I feel for you, but it doesn’t have to be so hard! I was having feeding issues with my daughter, and as a doctor I thought I was supposed to have all the answers. I got clued in to Ellyn Satter, and it has saved me so much heart-ache. Check out CHild of Mine for inspiration. (No, I don’t get any money from Ellyn Satter…) I think if you can think of it in terms of your job and her job, the anxiety and frustration will go away. Your job is to put the food on the table (which it sounds like you are doing a great job with,) hers is to decide if she wants to eat it or not. Sounds simple, but it is hard work. Planning, feeding with structure, saying no to grazing, and sitting on your hands and not commenting when she eats only a few bites, or none, or alot at a meal or snack. Toddlers eat very erratically, and all our worry about controlling portions, or “getting veggies in,” our feeding with an agenda backfires. I know my personal anxiety was high (for goodness sake, you’re at the table 5 times a day with a toddler!) to almost nothing. I quit medicine and now lecture to parents and doctors, and coach families about feeding difficulties because it made MY life so much better. Check out Ellyn Satter’s stuff, I hope it helps! My daughter, now 3 1/2 eats most foods, and has left the pickiness behind. Trust that your child will grow up to eat like you do if you don’t pressure or cajole. Good luck!

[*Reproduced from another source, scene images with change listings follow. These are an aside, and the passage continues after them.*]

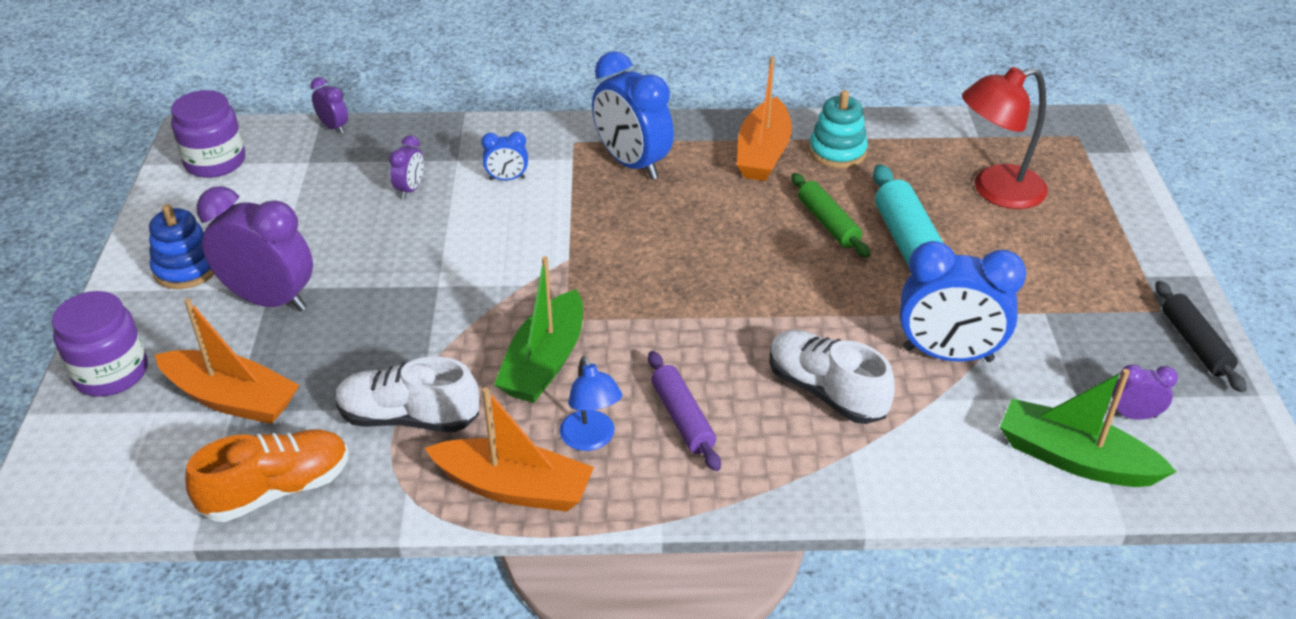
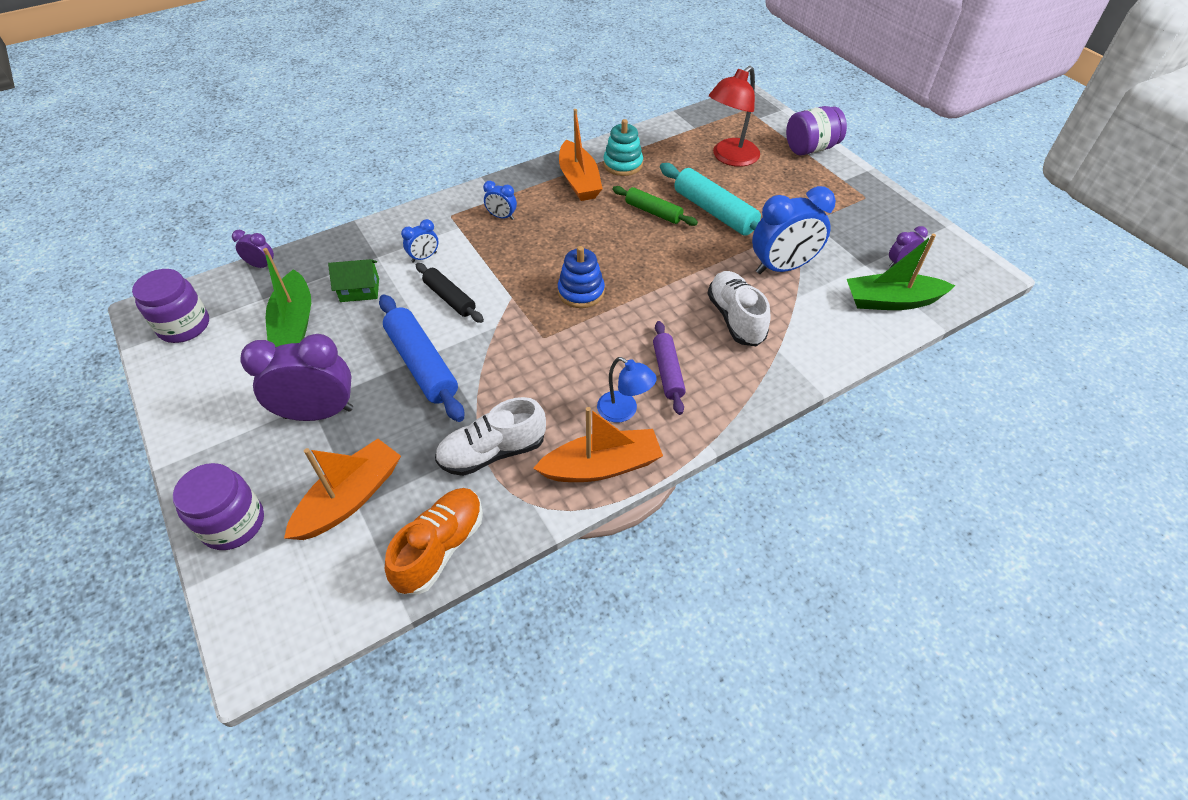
camera: 30 degrees left, 10 degrees up
blue stacking toy [149,204,214,289] -> blue stacking toy moved to [558,246,605,308]
orange boat [155,298,300,424] -> orange boat turned 45 degrees counterclockwise [284,439,401,540]
purple clock [389,135,424,199] -> green house [328,259,379,302]
green boat [494,256,583,403] -> green boat moved to [263,248,311,347]
blue clock [592,51,674,180] -> blue clock [483,181,517,220], size x0.47
purple rolling pin [648,351,721,471] -> purple rolling pin turned 45 degrees clockwise [653,321,686,415]
white shoe [769,330,895,424] -> white shoe turned 60 degrees clockwise [708,271,771,346]
black rolling pin [1155,281,1247,393] -> black rolling pin moved to [416,263,484,323]
none -> blue rolling pin [379,295,464,422]
none -> purple jar [786,106,847,156]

I raised two daughters on kibbutz, with a communal dining room and meals in the childrens’ houses. The pressure was low, because I just added in as “extras” the healthy food that I prefer and the kids ate it fairly naturally. The same story started with my next set of kids – boys…. and then, about 4 years ago, the dining room of the kibbutz closed and I was faced with the age-old task of cooking for a family of 4-6 mouths…. true, the boys weren’t infants and we’ve always been low-maintenance on the food pushing, but I do find myself pressured to balance full-time work with the need and desire to provide healthy, nutritious food that they will deign to eat. Their father will eat leftovers, but the kids want something different every day! Yo, where did that come from?
In addition, I made the jump into organic veggies, much to the dismay of our budget. The up side is that my partner has planted an organic veggie garden to offset some of the high cost, and the kids help, a bit!